## EXERCISE
Each line of the records below needs repeating exactly. Skip the pictures.

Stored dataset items
+++

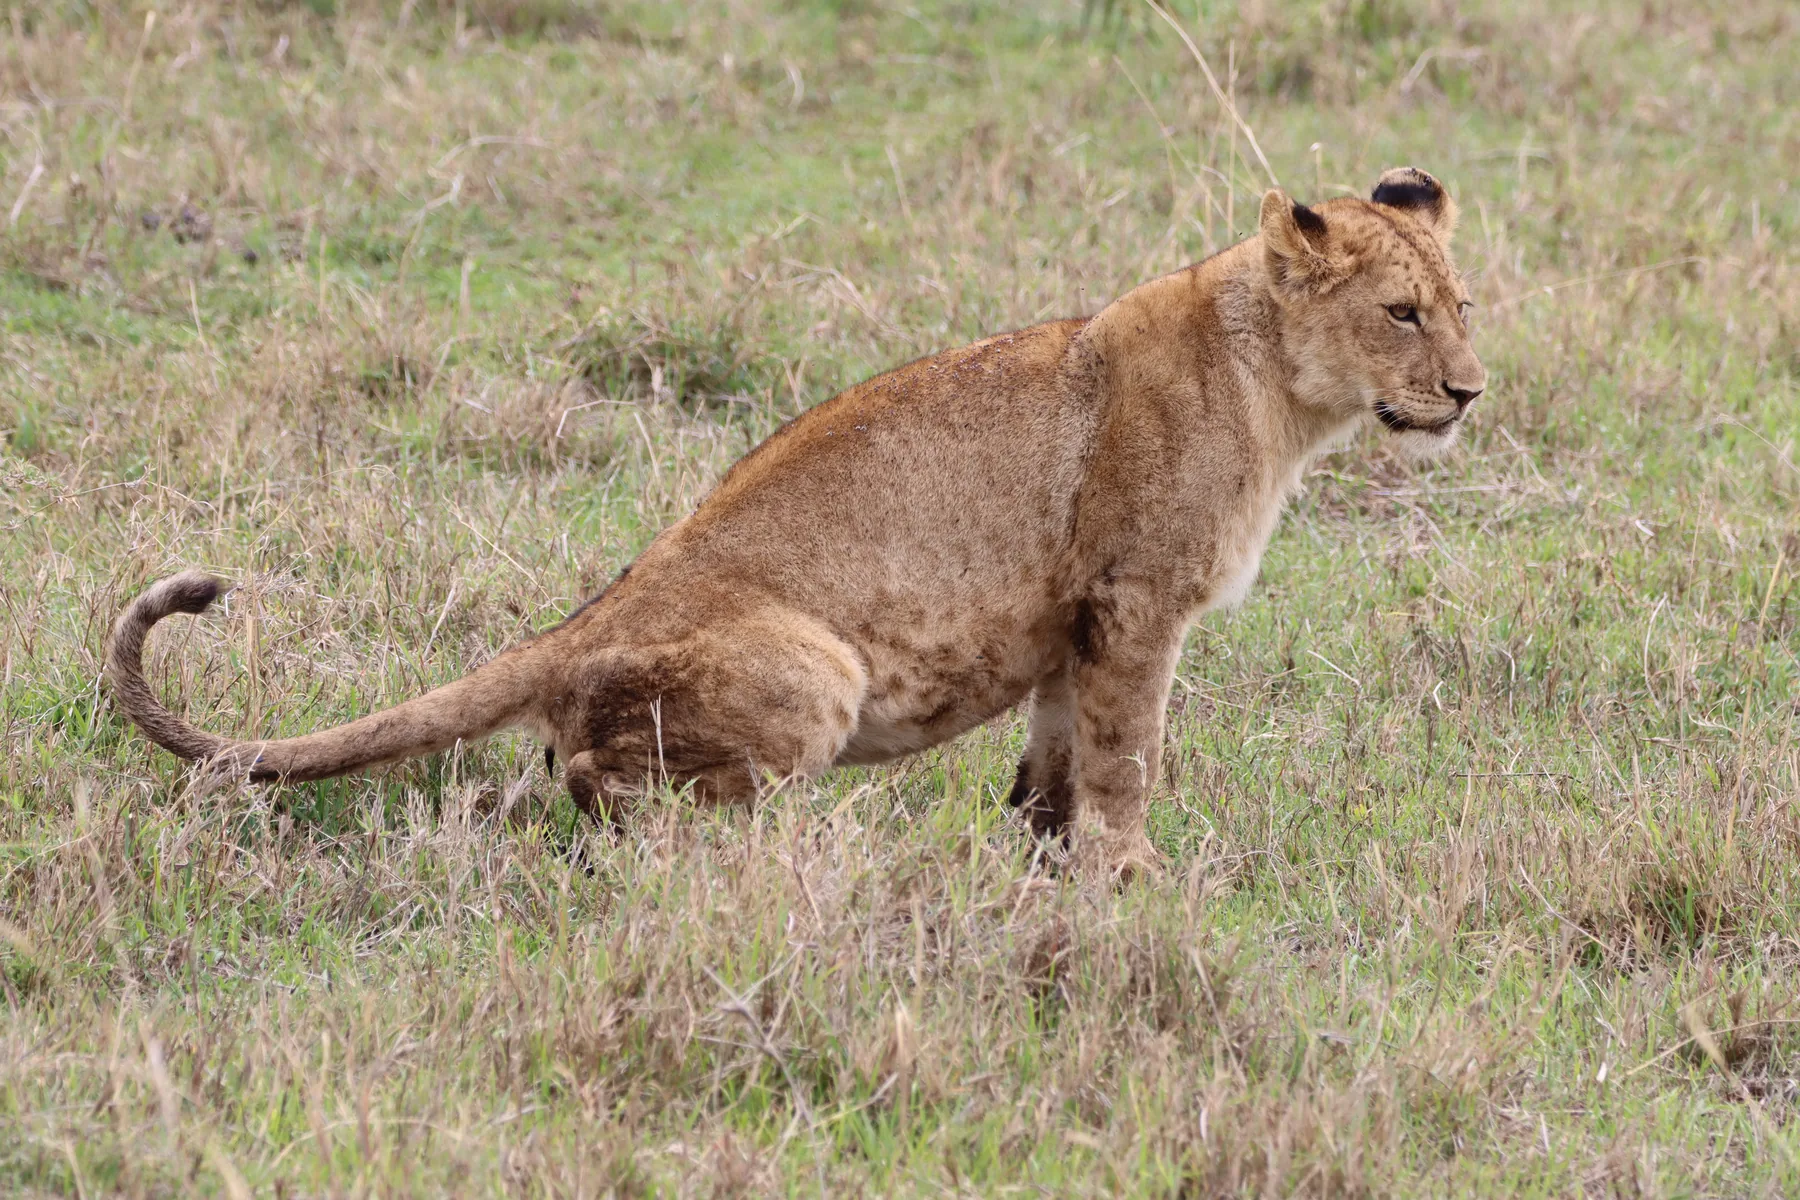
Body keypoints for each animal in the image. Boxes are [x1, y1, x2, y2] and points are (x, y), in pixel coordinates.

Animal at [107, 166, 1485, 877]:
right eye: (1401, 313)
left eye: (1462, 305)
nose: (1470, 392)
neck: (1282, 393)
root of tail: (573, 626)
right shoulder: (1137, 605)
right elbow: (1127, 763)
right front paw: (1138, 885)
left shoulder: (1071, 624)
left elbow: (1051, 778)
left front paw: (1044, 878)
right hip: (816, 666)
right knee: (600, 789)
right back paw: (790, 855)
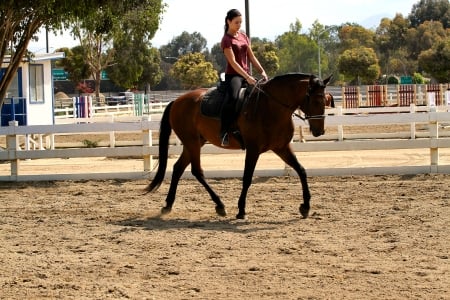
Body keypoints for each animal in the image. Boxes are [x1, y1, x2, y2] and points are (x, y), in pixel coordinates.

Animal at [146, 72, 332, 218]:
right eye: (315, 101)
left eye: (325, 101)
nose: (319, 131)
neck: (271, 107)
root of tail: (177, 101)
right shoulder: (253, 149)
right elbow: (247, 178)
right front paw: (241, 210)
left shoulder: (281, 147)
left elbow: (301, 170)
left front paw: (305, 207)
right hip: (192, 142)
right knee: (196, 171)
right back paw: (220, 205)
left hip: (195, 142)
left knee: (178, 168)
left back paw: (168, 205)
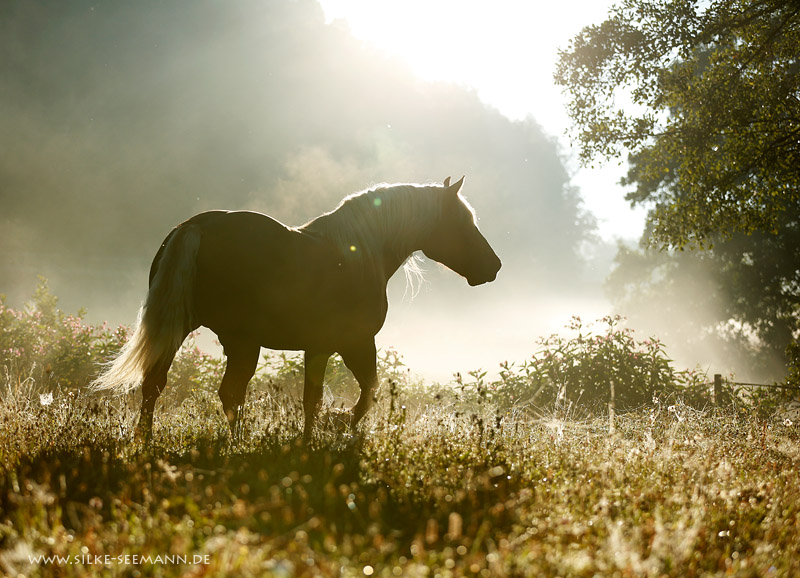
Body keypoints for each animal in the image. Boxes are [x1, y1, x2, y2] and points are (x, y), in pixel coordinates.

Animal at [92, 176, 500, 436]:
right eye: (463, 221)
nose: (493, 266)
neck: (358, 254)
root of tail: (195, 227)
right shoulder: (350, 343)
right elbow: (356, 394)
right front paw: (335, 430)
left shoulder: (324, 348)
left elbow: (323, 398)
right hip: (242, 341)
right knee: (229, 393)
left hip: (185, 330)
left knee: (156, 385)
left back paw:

+++

## RESULT OF THE EXERCISE
Body keypoints for each animal in the image. Boxes are [x1, y1, x2, y2] and points are (x, y), in pixel coordinates.

Animal at [107, 166, 1485, 877]:
right eye: (1401, 313)
left eye: (1462, 305)
nose: (1470, 392)
neck: (1282, 393)
root of tail: (573, 626)
right shoulder: (1137, 605)
right elbow: (1127, 763)
right front paw: (1138, 885)
left shoulder: (1071, 624)
left elbow: (1051, 778)
left front paw: (1044, 878)
right hip: (816, 666)
right knee: (600, 789)
right back paw: (790, 855)
Body keypoints for each animal in the image. Boxes are [x1, y1, x2, y2] and points are (x, y), in pixel coordinates.

Animal at [146, 72, 332, 218]:
right eye: (315, 101)
left eye: (325, 101)
nose: (319, 131)
neck: (271, 107)
root of tail: (177, 101)
right shoulder: (253, 149)
right elbow: (247, 178)
right front paw: (241, 210)
left shoulder: (281, 147)
left elbow: (301, 170)
left front paw: (305, 207)
right hip: (192, 142)
right knee: (196, 171)
right back paw: (220, 205)
left hip: (195, 142)
left knee: (178, 168)
left back paw: (168, 205)
Body keypoints for each animal in the image. Boxes are [x1, y1, x2, y2] and points are (x, y), in pixel coordinates.

Animal at [92, 176, 500, 436]:
right eye: (463, 221)
nose: (493, 266)
neck: (358, 254)
root of tail: (195, 227)
right shoulder: (350, 343)
right elbow: (356, 394)
right front paw: (335, 430)
left shoulder: (324, 348)
left elbow: (323, 398)
right hip: (242, 341)
right knee: (229, 393)
left hip: (185, 330)
left knee: (156, 385)
left back paw:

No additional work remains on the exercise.